A Roman room for entertaining visitors, courtesy of the Museum of London, England |
In Chelsea Quinn Yarbro's novel A Flame in Byzantium, one of the things that surprised me was how ordinary her protagonist Olivia seems. Becoming a vampire has granted her a long life, and she has to be careful when she visits others' homes, or attends parties, that she kindly rebuffs all attempts to offer her food or drink. So she excuses her non-indulgence with protestations as to her "delicate constitution." As a vampire, she seems to exist on blood, but this is a minor point for most of the novel. Drosos makes mention of her biting him when they make love, but as an army officer, he's stationed outside Constantinople for most of the story. She's carted boxes of her "native earth" from her villa in Rome, and she somehow draws strength from this. But really, little attention is paid to her vampirism throughout the five hundred pages of the story. More than anything, she hungers for the affection and love of Drosos, and when she realizes that the tide of public opinion is turning against her, and that she should flee Constantinope, she stays behind in the hopes of being reunited with Drosos. Aside from her affection, she regards the blood she has taken from him as a bond between them, one that she would gladly repay by sharing the rest of her life with him.

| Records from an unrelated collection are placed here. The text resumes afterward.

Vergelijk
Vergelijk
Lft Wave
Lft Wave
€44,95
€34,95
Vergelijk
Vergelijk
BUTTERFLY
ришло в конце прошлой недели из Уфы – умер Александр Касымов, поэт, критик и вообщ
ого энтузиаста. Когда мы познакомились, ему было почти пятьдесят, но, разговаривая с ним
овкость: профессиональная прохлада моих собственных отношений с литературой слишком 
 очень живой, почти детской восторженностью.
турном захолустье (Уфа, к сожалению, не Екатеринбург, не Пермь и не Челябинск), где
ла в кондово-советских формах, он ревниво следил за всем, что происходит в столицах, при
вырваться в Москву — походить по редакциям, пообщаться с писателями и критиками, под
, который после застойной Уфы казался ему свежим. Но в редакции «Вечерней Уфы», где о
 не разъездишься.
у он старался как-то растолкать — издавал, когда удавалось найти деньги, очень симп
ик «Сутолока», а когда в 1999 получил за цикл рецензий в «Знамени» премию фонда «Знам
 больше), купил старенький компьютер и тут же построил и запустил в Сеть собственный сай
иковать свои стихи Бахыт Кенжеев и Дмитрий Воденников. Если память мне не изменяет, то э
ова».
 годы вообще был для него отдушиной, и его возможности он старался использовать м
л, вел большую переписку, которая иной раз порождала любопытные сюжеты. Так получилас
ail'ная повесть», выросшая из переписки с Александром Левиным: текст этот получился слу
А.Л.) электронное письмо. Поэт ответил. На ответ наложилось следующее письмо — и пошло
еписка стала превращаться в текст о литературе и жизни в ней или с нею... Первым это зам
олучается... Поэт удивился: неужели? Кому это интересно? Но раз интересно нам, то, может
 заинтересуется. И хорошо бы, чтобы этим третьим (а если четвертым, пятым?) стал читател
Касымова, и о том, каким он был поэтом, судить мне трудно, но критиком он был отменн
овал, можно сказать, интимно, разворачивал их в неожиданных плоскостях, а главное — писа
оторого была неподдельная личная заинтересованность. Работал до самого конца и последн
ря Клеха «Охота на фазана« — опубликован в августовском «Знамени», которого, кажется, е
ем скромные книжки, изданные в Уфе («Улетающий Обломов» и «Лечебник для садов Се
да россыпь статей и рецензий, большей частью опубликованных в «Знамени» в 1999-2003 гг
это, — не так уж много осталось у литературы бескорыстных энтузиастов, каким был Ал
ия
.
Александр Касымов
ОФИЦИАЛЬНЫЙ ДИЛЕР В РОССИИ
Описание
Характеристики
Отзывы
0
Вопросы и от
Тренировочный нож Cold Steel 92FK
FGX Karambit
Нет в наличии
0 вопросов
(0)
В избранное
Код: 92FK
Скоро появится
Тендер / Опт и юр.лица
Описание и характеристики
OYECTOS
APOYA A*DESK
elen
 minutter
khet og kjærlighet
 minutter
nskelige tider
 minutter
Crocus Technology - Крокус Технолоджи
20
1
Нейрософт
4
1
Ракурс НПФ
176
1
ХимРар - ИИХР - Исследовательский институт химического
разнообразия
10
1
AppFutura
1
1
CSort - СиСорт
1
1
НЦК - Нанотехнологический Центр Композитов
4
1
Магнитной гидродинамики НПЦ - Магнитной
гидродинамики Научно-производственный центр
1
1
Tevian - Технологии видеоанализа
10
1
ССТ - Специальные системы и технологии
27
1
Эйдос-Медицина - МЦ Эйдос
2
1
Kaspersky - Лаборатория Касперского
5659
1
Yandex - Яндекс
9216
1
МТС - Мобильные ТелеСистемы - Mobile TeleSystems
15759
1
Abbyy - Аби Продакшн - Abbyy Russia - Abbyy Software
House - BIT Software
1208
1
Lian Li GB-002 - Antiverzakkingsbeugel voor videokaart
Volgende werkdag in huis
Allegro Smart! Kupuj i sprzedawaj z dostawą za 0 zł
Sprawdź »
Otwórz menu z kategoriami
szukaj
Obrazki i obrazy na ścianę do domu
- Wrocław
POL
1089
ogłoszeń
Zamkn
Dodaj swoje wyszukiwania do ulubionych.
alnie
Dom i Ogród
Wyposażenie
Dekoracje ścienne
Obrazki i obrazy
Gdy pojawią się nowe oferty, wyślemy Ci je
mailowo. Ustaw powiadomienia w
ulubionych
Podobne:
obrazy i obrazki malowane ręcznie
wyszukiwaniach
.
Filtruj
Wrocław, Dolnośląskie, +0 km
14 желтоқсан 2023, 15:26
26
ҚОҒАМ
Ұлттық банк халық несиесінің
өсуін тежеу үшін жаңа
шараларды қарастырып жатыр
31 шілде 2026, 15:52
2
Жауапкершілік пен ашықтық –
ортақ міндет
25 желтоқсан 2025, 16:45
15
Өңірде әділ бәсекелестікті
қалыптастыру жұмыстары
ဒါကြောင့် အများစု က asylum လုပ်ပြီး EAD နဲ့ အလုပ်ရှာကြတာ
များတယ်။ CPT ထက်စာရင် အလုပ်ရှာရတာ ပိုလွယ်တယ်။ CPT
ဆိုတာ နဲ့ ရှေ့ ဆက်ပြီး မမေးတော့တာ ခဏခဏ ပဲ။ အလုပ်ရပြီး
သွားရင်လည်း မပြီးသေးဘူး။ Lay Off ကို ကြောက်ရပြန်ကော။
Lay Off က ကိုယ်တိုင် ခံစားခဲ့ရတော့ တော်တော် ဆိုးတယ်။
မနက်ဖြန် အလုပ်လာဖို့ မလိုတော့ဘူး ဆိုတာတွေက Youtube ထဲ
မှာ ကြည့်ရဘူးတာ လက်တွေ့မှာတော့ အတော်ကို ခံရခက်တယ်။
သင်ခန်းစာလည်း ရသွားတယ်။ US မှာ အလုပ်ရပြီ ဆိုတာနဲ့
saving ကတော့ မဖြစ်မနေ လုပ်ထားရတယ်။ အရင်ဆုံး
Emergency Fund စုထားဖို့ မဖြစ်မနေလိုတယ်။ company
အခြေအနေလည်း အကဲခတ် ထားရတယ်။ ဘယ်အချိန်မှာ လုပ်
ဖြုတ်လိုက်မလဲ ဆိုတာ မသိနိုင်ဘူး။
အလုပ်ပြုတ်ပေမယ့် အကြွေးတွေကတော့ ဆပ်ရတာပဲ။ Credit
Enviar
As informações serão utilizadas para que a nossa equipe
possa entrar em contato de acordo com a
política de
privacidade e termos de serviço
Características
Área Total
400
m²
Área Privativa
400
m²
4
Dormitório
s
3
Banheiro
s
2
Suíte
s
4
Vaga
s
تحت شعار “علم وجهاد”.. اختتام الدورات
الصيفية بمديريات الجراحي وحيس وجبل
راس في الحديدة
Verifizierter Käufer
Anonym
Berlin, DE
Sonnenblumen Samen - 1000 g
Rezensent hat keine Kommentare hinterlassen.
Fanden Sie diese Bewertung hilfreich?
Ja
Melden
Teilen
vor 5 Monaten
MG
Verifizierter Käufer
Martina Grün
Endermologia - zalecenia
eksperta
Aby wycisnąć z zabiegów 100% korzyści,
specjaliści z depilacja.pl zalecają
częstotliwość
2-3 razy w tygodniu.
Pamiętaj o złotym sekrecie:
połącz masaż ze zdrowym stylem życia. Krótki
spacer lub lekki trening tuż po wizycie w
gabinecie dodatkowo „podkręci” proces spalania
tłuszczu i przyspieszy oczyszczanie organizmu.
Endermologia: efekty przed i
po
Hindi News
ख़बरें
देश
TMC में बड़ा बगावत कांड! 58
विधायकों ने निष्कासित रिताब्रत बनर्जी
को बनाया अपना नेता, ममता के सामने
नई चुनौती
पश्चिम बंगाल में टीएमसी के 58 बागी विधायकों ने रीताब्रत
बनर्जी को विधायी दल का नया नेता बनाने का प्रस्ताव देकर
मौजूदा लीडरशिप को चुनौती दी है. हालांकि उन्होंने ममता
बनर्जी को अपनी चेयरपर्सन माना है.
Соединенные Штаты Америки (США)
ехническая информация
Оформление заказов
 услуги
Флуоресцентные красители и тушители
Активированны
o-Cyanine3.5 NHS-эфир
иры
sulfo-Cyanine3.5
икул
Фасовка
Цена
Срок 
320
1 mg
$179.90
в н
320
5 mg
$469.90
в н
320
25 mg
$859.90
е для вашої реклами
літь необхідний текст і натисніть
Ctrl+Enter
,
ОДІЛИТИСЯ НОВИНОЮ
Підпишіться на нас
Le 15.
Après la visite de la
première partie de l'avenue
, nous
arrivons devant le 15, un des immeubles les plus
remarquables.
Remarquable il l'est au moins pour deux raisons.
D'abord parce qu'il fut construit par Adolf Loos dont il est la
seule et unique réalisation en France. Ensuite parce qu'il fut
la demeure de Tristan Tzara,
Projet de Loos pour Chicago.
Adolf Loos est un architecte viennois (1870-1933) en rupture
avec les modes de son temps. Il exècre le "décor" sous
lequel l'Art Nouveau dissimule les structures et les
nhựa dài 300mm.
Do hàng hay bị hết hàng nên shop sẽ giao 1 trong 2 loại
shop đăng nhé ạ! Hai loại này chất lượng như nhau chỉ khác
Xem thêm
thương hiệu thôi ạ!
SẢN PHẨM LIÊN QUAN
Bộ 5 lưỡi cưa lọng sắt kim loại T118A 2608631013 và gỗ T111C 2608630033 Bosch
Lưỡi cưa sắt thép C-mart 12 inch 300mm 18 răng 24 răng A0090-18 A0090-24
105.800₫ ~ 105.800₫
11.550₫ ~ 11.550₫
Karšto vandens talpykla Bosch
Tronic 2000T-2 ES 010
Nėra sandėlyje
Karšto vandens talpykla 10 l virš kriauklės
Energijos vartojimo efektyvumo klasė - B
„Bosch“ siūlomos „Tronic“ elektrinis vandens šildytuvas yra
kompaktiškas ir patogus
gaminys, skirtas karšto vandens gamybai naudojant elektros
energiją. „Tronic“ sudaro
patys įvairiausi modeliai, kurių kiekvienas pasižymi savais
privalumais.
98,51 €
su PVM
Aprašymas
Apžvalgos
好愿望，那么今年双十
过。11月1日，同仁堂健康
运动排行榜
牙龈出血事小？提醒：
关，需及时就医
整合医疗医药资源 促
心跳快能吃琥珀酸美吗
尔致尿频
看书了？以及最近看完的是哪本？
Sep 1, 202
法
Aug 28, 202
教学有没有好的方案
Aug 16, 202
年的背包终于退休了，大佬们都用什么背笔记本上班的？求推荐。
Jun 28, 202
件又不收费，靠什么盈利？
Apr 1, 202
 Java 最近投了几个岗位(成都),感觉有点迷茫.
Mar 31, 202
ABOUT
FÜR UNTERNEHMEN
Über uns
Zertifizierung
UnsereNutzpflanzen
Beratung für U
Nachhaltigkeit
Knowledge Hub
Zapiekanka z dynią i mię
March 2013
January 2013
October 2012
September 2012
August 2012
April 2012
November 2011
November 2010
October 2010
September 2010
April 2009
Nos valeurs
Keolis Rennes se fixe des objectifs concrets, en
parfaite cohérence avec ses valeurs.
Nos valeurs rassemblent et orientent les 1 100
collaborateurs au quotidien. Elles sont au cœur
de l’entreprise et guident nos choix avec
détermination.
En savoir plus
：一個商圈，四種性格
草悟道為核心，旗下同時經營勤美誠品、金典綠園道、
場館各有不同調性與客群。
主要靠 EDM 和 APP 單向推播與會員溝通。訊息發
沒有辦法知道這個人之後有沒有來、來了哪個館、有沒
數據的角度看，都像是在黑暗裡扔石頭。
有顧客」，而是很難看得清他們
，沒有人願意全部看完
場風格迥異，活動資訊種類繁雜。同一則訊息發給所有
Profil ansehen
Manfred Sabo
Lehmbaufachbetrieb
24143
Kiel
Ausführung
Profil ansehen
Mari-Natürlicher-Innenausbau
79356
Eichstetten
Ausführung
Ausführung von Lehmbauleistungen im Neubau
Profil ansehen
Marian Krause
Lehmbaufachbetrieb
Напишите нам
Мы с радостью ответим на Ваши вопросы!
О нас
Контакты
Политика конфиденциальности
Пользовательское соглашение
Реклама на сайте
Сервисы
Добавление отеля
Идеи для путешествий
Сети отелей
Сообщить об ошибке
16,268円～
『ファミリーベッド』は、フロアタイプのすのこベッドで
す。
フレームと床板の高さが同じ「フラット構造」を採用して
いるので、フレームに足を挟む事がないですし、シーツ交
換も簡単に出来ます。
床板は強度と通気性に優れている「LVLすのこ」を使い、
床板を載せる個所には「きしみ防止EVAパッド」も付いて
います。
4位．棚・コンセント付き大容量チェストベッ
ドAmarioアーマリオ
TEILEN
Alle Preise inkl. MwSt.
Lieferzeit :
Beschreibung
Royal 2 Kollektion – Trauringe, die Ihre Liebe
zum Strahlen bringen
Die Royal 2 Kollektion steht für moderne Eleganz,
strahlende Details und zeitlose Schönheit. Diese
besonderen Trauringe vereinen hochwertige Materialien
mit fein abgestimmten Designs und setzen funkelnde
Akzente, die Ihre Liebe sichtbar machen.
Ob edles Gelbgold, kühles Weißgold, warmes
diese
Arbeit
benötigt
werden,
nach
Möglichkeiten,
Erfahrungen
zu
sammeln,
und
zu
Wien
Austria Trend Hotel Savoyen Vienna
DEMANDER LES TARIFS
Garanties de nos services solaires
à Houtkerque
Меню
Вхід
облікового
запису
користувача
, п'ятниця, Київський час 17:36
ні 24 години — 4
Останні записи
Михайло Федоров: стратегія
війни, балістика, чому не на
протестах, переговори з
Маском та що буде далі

In introducing General Belisarius, and focusing on his struggle to hold Rome against the Ostrogoth invaders, I had anticipated battle scenes on the order of JRR Tolkien or Robert E Howard. Given the politics and undercurrents sweeping through Byzantine politics, I expected to find the streets of Constantinople awash in blood, as happened several times in HBO's "Rome" TV series. Yet with a few exceptions, any fighting, deaths, or tortures occurred off-the-page, and were merely remarked on later in the narrative, or by one of the characters. What Yarbro instead focuses on is the customs and protocols the characters must observe, and how people of various strata in society interact with each other. So when something terrible happens, for the most part we don't witness it. Instead of the gritty and graphic struggle-for-life I remember from False Dawn, A Flame in Byzantium gives us a sense of how these people lived out their everyday lives. We see what they eat and drink, the comforts that surround them, and those they interact with. Along the way, we witness how the actions and choices affect others, or eventually rebound against them. But aside from a few scenes, the story unfolds in a cultured and sedate manner, more like the PBS adaptation of "I Claudius" than HBO's "Rome."
But then, we all like wise, cultured, and loving protagonists. Even if they are vampires.